-- EXERCISE MATERIALS --
BEGIN
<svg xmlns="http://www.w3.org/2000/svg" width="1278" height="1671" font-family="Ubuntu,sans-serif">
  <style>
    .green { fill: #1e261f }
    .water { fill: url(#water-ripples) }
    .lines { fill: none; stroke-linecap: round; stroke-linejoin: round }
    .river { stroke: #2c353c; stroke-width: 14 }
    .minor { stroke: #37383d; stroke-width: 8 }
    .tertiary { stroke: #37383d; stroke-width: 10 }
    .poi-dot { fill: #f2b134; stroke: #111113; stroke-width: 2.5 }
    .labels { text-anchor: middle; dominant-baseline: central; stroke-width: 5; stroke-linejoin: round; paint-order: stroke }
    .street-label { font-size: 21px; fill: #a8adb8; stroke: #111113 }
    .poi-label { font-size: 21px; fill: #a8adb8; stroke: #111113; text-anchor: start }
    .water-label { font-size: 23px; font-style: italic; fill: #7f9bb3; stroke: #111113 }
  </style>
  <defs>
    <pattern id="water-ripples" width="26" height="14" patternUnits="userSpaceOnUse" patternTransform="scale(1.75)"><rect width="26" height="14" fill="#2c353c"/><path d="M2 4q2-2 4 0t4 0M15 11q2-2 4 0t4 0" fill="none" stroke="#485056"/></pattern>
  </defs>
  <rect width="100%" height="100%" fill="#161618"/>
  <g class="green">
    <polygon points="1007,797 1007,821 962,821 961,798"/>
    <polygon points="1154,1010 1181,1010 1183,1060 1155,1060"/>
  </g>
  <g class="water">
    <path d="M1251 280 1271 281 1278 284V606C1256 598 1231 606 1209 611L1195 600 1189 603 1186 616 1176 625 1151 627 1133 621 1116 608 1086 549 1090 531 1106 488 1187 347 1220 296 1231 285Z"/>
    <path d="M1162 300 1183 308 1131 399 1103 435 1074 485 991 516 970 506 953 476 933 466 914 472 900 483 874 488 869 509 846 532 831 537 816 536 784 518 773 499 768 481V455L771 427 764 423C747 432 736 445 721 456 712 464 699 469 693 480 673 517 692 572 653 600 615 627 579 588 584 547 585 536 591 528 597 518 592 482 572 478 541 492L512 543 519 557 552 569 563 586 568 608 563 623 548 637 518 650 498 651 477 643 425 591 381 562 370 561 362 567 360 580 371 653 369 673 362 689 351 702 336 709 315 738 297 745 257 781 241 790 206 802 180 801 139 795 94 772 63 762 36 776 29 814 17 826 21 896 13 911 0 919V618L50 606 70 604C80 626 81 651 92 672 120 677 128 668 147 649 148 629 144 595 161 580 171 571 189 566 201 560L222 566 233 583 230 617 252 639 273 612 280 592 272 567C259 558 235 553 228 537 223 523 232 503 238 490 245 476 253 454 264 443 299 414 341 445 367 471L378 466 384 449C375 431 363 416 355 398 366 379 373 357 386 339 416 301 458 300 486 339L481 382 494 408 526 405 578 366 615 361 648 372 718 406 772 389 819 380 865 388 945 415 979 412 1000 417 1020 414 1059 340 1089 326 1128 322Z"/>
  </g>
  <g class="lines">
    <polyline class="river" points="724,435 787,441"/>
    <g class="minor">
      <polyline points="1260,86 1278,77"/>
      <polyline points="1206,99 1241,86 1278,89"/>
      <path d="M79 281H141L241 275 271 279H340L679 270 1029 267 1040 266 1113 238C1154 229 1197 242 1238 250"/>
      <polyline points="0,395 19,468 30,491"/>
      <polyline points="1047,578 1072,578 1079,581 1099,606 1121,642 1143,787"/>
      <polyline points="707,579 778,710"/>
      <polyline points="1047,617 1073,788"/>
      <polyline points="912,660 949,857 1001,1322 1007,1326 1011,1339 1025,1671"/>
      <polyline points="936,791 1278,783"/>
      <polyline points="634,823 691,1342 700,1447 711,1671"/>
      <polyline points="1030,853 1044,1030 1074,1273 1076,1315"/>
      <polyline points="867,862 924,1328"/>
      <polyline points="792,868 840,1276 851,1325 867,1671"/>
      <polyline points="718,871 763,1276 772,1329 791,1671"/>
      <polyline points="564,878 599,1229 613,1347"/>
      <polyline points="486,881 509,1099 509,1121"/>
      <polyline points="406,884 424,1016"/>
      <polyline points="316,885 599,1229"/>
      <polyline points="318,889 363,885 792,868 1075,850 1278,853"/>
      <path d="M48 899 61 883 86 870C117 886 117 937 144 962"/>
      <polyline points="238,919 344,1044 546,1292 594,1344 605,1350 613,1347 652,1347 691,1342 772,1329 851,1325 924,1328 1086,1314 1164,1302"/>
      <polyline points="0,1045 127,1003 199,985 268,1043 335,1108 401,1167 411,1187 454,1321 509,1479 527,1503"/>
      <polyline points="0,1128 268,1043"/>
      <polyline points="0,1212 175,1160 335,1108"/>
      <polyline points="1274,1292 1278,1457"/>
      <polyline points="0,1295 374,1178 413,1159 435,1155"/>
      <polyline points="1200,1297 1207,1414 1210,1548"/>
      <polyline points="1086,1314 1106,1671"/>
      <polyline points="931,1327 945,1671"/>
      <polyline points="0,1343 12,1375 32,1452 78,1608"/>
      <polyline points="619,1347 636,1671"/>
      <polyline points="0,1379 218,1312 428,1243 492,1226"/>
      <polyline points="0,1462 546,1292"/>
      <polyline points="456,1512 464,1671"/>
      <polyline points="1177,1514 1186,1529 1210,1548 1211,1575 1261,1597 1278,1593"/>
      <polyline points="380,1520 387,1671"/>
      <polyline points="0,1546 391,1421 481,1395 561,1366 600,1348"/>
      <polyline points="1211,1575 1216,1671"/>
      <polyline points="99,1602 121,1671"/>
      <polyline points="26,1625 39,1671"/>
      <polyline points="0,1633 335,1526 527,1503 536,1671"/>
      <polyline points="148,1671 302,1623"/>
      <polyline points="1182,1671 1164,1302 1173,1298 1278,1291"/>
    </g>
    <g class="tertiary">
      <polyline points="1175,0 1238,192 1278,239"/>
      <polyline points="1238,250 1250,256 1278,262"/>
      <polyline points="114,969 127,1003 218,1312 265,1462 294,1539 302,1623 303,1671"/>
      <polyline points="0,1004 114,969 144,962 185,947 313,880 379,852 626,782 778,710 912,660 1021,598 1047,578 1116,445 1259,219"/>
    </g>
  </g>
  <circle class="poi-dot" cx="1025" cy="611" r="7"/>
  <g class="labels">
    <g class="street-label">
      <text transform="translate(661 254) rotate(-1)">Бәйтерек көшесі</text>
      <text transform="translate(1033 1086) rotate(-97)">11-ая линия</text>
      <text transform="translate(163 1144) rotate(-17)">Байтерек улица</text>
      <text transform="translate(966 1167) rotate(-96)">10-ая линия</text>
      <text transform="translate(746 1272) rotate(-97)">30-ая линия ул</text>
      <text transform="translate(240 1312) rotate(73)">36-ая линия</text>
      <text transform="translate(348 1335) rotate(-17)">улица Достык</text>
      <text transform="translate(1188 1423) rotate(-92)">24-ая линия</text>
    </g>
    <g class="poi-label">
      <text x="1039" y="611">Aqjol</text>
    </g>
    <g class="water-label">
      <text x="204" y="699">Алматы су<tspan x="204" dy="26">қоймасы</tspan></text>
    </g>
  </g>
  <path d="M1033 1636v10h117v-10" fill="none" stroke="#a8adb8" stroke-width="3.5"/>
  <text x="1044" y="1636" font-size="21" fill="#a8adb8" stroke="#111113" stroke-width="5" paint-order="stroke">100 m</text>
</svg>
END
-- WHAT THE EXERCISE ASKS --
Every entry is to be returned exactly, with nothing dropped.

-- RESULT OF THIS EXERCISE --
<svg xmlns="http://www.w3.org/2000/svg" width="1278" height="1671" font-family="Ubuntu,sans-serif">
  <style>
    .green { fill: #1e261f }
    .water { fill: url(#water-ripples) }
    .lines { fill: none; stroke-linecap: round; stroke-linejoin: round }
    .river { stroke: #2c353c; stroke-width: 14 }
    .minor { stroke: #37383d; stroke-width: 8 }
    .tertiary { stroke: #37383d; stroke-width: 10 }
    .poi-dot { fill: #f2b134; stroke: #111113; stroke-width: 2.5 }
    .labels { text-anchor: middle; dominant-baseline: central; stroke-width: 5; stroke-linejoin: round; paint-order: stroke }
    .street-label { font-size: 21px; fill: #a8adb8; stroke: #111113 }
    .poi-label { font-size: 21px; fill: #a8adb8; stroke: #111113; text-anchor: start }
    .water-label { font-size: 23px; font-style: italic; fill: #7f9bb3; stroke: #111113 }
  </style>
  <defs>
    <pattern id="water-ripples" width="26" height="14" patternUnits="userSpaceOnUse" patternTransform="scale(1.75)"><rect width="26" height="14" fill="#2c353c"/><path d="M2 4q2-2 4 0t4 0M15 11q2-2 4 0t4 0" fill="none" stroke="#485056"/></pattern>
  </defs>
  <rect width="100%" height="100%" fill="#161618"/>
  <g class="green">
    <polygon points="1007,797 1007,821 962,821 961,798"/>
    <polygon points="1154,1010 1181,1010 1183,1060 1155,1060"/>
  </g>
  <g class="water">
    <path d="M1251 280 1271 281 1278 284V606C1256 598 1231 606 1209 611L1195 600 1189 603 1186 616 1176 625 1151 627 1133 621 1116 608 1086 549 1090 531 1106 488 1187 347 1220 296 1231 285Z"/>
    <path d="M1162 300 1183 308 1131 399 1103 435 1074 485 991 516 970 506 953 476 933 466 914 472 900 483 874 488 869 509 846 532 831 537 816 536 784 518 773 499 768 481V455L771 427 764 423C747 432 736 445 721 456 712 464 699 469 693 480 673 517 692 572 653 600 615 627 579 588 584 547 585 536 591 528 597 518 592 482 572 478 541 492L512 543 519 557 552 569 563 586 568 608 563 623 548 637 518 650 498 651 477 643 425 591 381 562 370 561 362 567 360 580 371 653 369 673 362 689 351 702 336 709 315 738 297 745 257 781 241 790 206 802 180 801 139 795 94 772 63 762 36 776 29 814 17 826 21 896 13 911 0 919V618L50 606 70 604C80 626 81 651 92 672 120 677 128 668 147 649 148 629 144 595 161 580 171 571 189 566 201 560L222 566 233 583 230 617 252 639 273 612 280 592 272 567C259 558 235 553 228 537 223 523 232 503 238 490 245 476 253 454 264 443 299 414 341 445 367 471L378 466 384 449C375 431 363 416 355 398 366 379 373 357 386 339 416 301 458 300 486 339L481 382 494 408 526 405 578 366 615 361 648 372 718 406 772 389 819 380 865 388 945 415 979 412 1000 417 1020 414 1059 340 1089 326 1128 322Z"/>
  </g>
  <g class="lines">
    <polyline class="river" points="724,435 787,441"/>
    <g class="minor">
      <polyline points="1260,86 1278,77"/>
      <polyline points="1206,99 1241,86 1278,89"/>
      <path d="M79 281H141L241 275 271 279H340L679 270 1029 267 1040 266 1113 238C1154 229 1197 242 1238 250"/>
      <polyline points="0,395 19,468 30,491"/>
      <polyline points="1047,578 1072,578 1079,581 1099,606 1121,642 1143,787"/>
      <polyline points="707,579 778,710"/>
      <polyline points="1047,617 1073,788"/>
      <polyline points="912,660 949,857 1001,1322 1007,1326 1011,1339 1025,1671"/>
      <polyline points="936,791 1278,783"/>
      <polyline points="634,823 691,1342 700,1447 711,1671"/>
      <polyline points="1030,853 1044,1030 1074,1273 1076,1315"/>
      <polyline points="867,862 924,1328"/>
      <polyline points="792,868 840,1276 851,1325 867,1671"/>
      <polyline points="718,871 763,1276 772,1329 791,1671"/>
      <polyline points="564,878 599,1229 613,1347"/>
      <polyline points="486,881 509,1099 509,1121"/>
      <polyline points="406,884 424,1016"/>
      <polyline points="316,885 599,1229"/>
      <polyline points="318,889 363,885 792,868 1075,850 1278,853"/>
      <path d="M48 899 61 883 86 870C117 886 117 937 144 962"/>
      <polyline points="238,919 344,1044 546,1292 594,1344 605,1350 613,1347 652,1347 691,1342 772,1329 851,1325 924,1328 1086,1314 1164,1302"/>
      <polyline points="0,1045 127,1003 199,985 268,1043 335,1108 401,1167 411,1187 454,1321 509,1479 527,1503"/>
      <polyline points="0,1128 268,1043"/>
      <polyline points="0,1212 175,1160 335,1108"/>
      <polyline points="1274,1292 1278,1457"/>
      <polyline points="0,1295 374,1178 413,1159 435,1155"/>
      <polyline points="1200,1297 1207,1414 1210,1548"/>
      <polyline points="1086,1314 1106,1671"/>
      <polyline points="931,1327 945,1671"/>
      <polyline points="0,1343 12,1375 32,1452 78,1608"/>
      <polyline points="619,1347 636,1671"/>
      <polyline points="0,1379 218,1312 428,1243 492,1226"/>
      <polyline points="0,1462 546,1292"/>
      <polyline points="456,1512 464,1671"/>
      <polyline points="1177,1514 1186,1529 1210,1548 1211,1575 1261,1597 1278,1593"/>
      <polyline points="380,1520 387,1671"/>
      <polyline points="0,1546 391,1421 481,1395 561,1366 600,1348"/>
      <polyline points="1211,1575 1216,1671"/>
      <polyline points="99,1602 121,1671"/>
      <polyline points="26,1625 39,1671"/>
      <polyline points="0,1633 335,1526 527,1503 536,1671"/>
      <polyline points="148,1671 302,1623"/>
      <polyline points="1182,1671 1164,1302 1173,1298 1278,1291"/>
    </g>
    <g class="tertiary">
      <polyline points="1175,0 1238,192 1278,239"/>
      <polyline points="1238,250 1250,256 1278,262"/>
      <polyline points="114,969 127,1003 218,1312 265,1462 294,1539 302,1623 303,1671"/>
      <polyline points="0,1004 114,969 144,962 185,947 313,880 379,852 626,782 778,710 912,660 1021,598 1047,578 1116,445 1259,219"/>
    </g>
  </g>
  <circle class="poi-dot" cx="1025" cy="611" r="7"/>
  <g class="labels">
    <g class="street-label">
      <text transform="translate(661 254) rotate(-1)">Бәйтерек көшесі</text>
      <text transform="translate(1033 1086) rotate(-97)">11-ая линия</text>
      <text transform="translate(163 1144) rotate(-17)">Байтерек улица</text>
      <text transform="translate(966 1167) rotate(-96)">10-ая линия</text>
      <text transform="translate(746 1272) rotate(-97)">30-ая линия ул</text>
      <text transform="translate(240 1312) rotate(73)">36-ая линия</text>
      <text transform="translate(348 1335) rotate(-17)">улица Достык</text>
      <text transform="translate(1188 1423) rotate(-92)">24-ая линия</text>
    </g>
    <g class="poi-label">
      <text x="1039" y="611">Aqjol</text>
    </g>
    <g class="water-label">
      <text x="204" y="699">Алматы су<tspan x="204" dy="26">қоймасы</tspan></text>
    </g>
  </g>
  <path d="M1033 1636v10h117v-10" fill="none" stroke="#a8adb8" stroke-width="3.5"/>
  <text x="1044" y="1636" font-size="21" fill="#a8adb8" stroke="#111113" stroke-width="5" paint-order="stroke">100 m</text>
</svg>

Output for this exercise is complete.